Pseudo-medicine and the “C” Word

Last weekend some members of Bristol Skeptics Society attended Question, Explore, Discover (QED), a skeptical conference in Manchester. The range of topics was mind-blowing and it was fun as well as informative, so maybe you should consider joining us for the next one, in October 2016.

One of the panel discussions I attended was entitled “Pseudo-medicine and the ‘C’ Word”. I was particularly interested in this as a couple of years ago two of us attended a free talk about alternative cancer treatments. Throughout that talk, the word cancer was systemically replaced by “recnac” in a futile attempt, I imagine, to bypass the Cancer Act. I remember well these two very bleak and frustrating hours, and how unable I felt to help and give information to the people who attended.

This prompted me to share with you a number of interesting points made by the panel, composed of Harriet Hall, Laura Thomason and a representative of Sense About Science.

What’s the harm?

When described by the words ‘natural’ or ‘traditional’ it’s sometimes tricky for people to see any harm in alternative treatments. The panel mentioned as harmful :

  • Not taking the main medicine.
  • Treatments which can be harmful (apricot kernels in high doses, black salves – an internet search on these ones revealed horrific images).
  • Financial harm to individuals and families.
  • Loss of valuable time.
  • Patient blaming: the idea that if you want it enough you will get better, or that the illness is somehow your fault. (This is really perverse. I remember one of my acquaintances thinking she was “still” short sighted because she ‘wasn’t trying hard enough’ – if like me you have spent a lot of time trying to keep at bay the guilt women in the Catholic religion are born with, this is taking it to a whole new level).

______________________________

[Work instruction 1] Reproduce everything in the piece on pseudo-medicine from "What’s the harm?" down to "the main medicine.".
[Work instruction 2] For each statement below, say yes or no to whether it agrees with the piece on pseudo-medicine, and quote the words from it that decide. (a) The QED conference was held in Manchester. (b) The free talk about alternative cancer treatments lasted three hours. (c) Loss of valuable time was among the harms the panel mentioned.

[Stored data entries]

______________________________

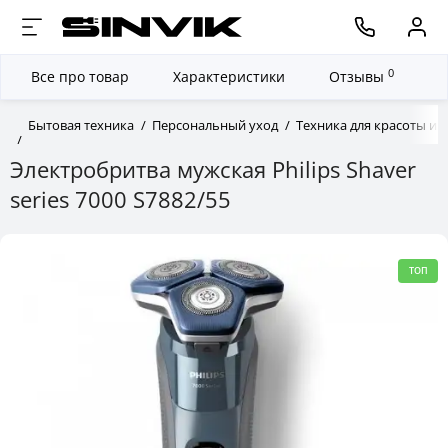
0
Все про товар
Характеристики
Отзывы
Бытовая техника
Персональный уход
Техника для красоты и 
Электробритва мужская Philips Shaver
series 7000 S7882/55
ТОП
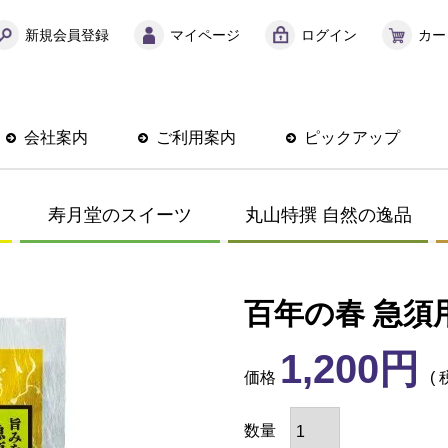
新規会員登録
マイページ
ログイン
カー
会社案内
ご利用案内
ピックアップ
寿月堂のスイーツ
丸山特撰 自然の逸品
百年の春 急須
1,200
価格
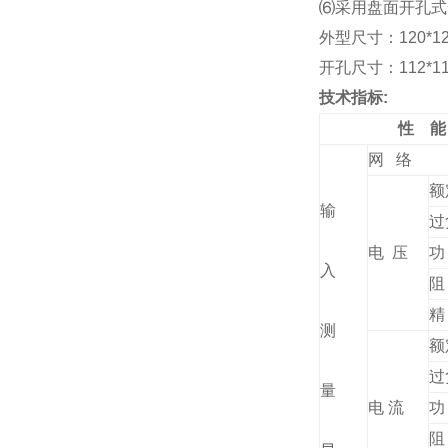
⑹
采用盘面开孔式安装
外型尺寸：120*120
开孔尺寸：112*112
技术指标:
性 能
网 络
额
输
过
电 压
功
入
阻
精
测
额
过
量
电 流
功
阻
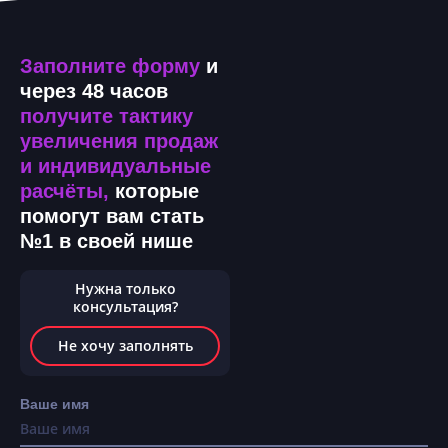
Заполните форму
и
через 48 часов
получите тактику
увеличения продаж
и индивидуальные
расчёты,
которые
помогут вам стать
№1 в своей нише
Нужна только
консультация?
Не хочу заполнять
Ваше имя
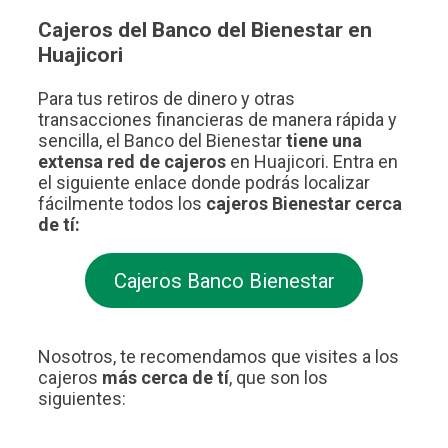
Cajeros del Banco del Bienestar en
Huajicori
Para tus retiros de dinero y otras
transacciones financieras de manera rápida y
sencilla, el Banco del Bienestar
tiene una
extensa red de cajeros
en Huajicori. Entra en
el siguiente enlace donde podrás localizar
fácilmente todos los
cajeros Bienestar cerca
de tí:
Cajeros Banco Bienestar
Nosotros, te recomendamos que visites a los
cajeros
más cerca de tí
, que son los
siguientes:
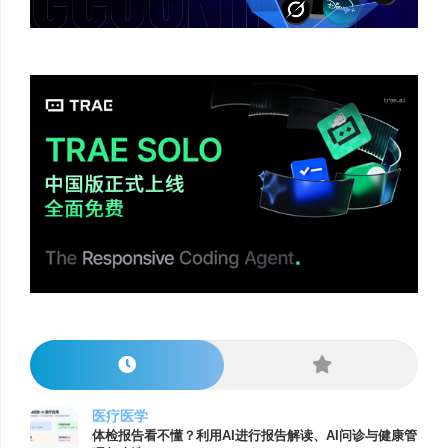
医疗医学
体检报告看不懂？利用AI进行报告解读、AI问诊与健康管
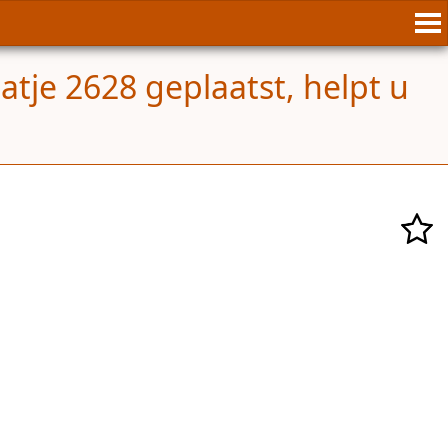
atje 2628 geplaatst, helpt u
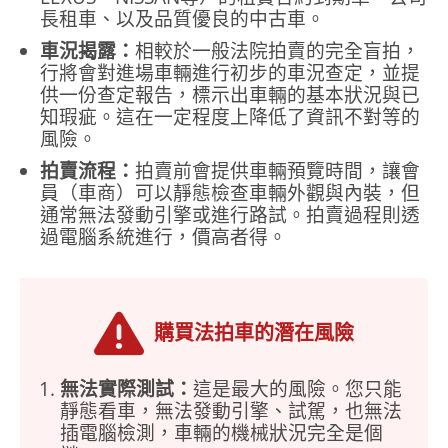
長租車、以及品質優良的中古車。
車況揭露：
相較於一般法院拍賣的完全盲拍，
行將會對進場車輛進行初步的車況查定，並提
供一份查定報告，標示出車輛的基本狀況與已
知瑕疵。這在一定程度上降低了資訊不對等的
風險。
拍賣流程：
拍賣前會提供車輛預覽時間，讓會
員（車商）可以靜態檢查車輛外觀與內裝，但
通常無法發動引擎或進行路試。拍賣過程則透
過電腦系統進行，價高者得。
購買法拍車的潛在風險
無法實際測試：
這是最大的風險。您只能
靜態看車，無法發動引擎、試駕，也無法
插電腦檢測，車輛的機械狀況完全是個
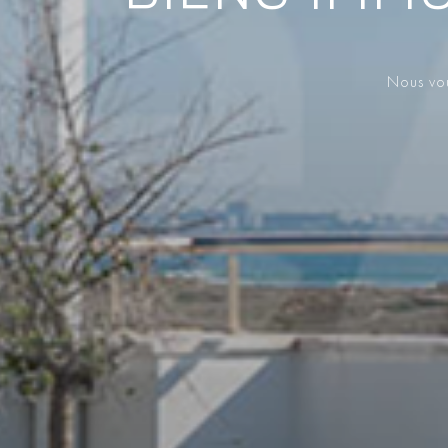
Nous vou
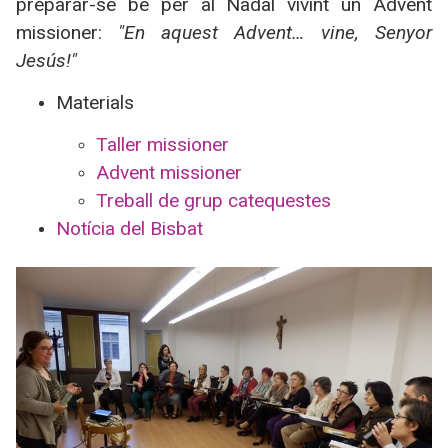
preparar-se bé per al Nadal vivint un Advent
missioner:
"En aquest Advent… vine, Senyor
Jesús!"
Materials
Taller missioner
Advent missioner
Treball de grup catequestes
Notícia del Bisbat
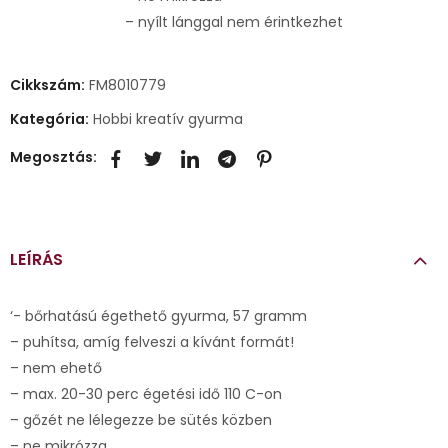
– nyílt lánggal nem érintkezhet
Cikkszám:
FM8010779
Kategória:
Hobbi kreatív gyurma
Megosztás:
LEÍRÁS
‘- bőrhatású égethető gyurma, 57 gramm
– puhítsa, amíg felveszi a kívánt formát!
– nem ehető
– max. 20-30 perc égetési idő 110 C-on
– gőzét ne lélegezze be sütés közben
– ne mikrózza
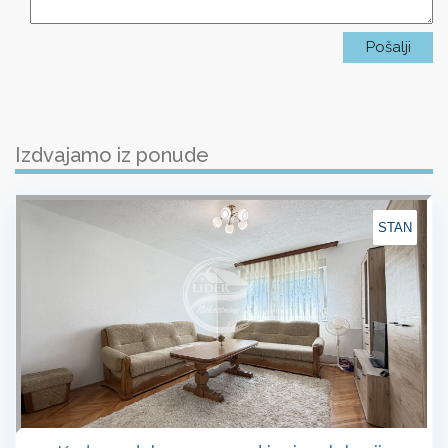
Izdvajamo iz ponude
STAN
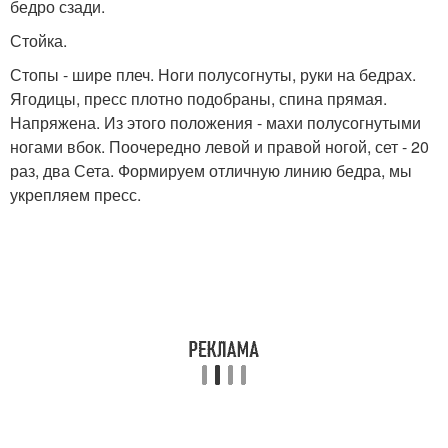
бедро сзади.
Стойка.
Стопы - шире плеч. Ноги полусогнуты, руки на бедрах.
Ягодицы, пресс плотно подобраны, спина прямая.
Напряжена. Из этого положения - махи полусогнутыми
ногами вбок. Поочередно левой и правой ногой, сет - 20
раз, два Сета. Формируем отличную линию бедра, мы
укрепляем пресс.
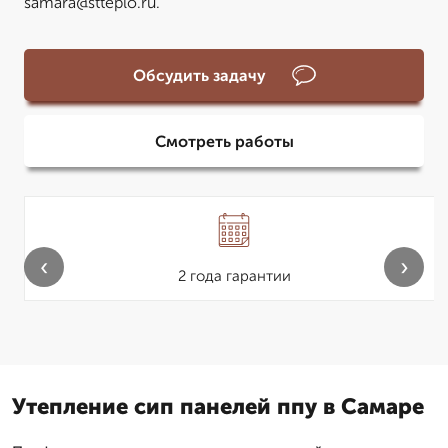
samara@stteplo.ru.
Обсудить задачу
Смотреть работы
‹
›
2 года гарантии
Утепление сип панелей ппу в Самаре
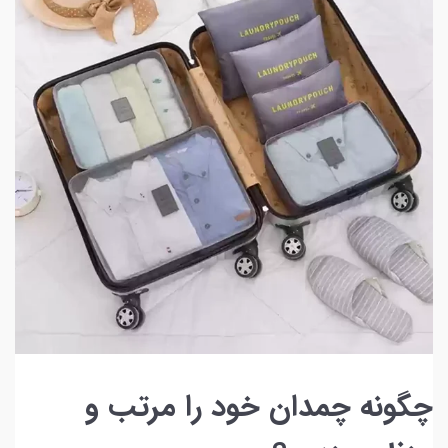
چگونه چمدان خود را مرتب و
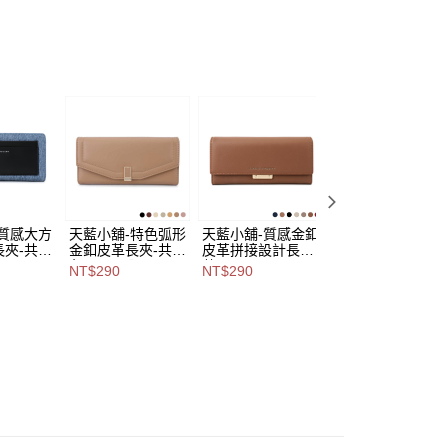
係由「台灣大哥大股份有限公司」（以下簡稱本公司）所提供，讓
易時，得透過本服務購買商品或服務，並由商店將買賣／分期付
爾富取貨
金債權讓與本公司後，依約使用本公司帳單繳交帳款。
,888，滿NT$8,888(含以上)免運費
意付款使用「大哥付你分期」之契約關係目的，商店將以您的個人
含姓名、電話或地址）提供予台灣大哥大進項蒐集、處理及利
付款
公司與您本人進行分期帳單所需資料之確認、核對及更正。
戶服務條款，請詳閱以下連結：
https://oppay.tw/userRule
0，滿NT$1,000(含以上)免運費
1取貨
0，滿NT$1,000(含以上)免運費
-質感大方
天藍小舖-特色弧形
天藍小舖-質感金釦
天藍小舖-簡約風
00，滿NT$1,000(含以上)免運費
夾-共7
金釦皮革長夾-共7
皮革拼接設計長夾-
弧形皮革長夾-共7
A08081
色-$290【A08081
共7
色-$290【A0808
NT$290
NT$290
NT$290
市自取
823】
色-$290【A08081
830】
808】
查看運費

______________________________

[Written answer 1]
What’s the harm?

When described by the words ‘natural’ or ‘traditional’ it’s sometimes tricky for people to see any harm in alternative treatments. The panel mentioned as harmful :

  • Not taking the main medicine.

[Written answer 2]
(a) Yes: "a skeptical conference in Manchester"
(b) No: "these two very bleak and frustrating hours"
(c) Yes: "Loss of valuable time."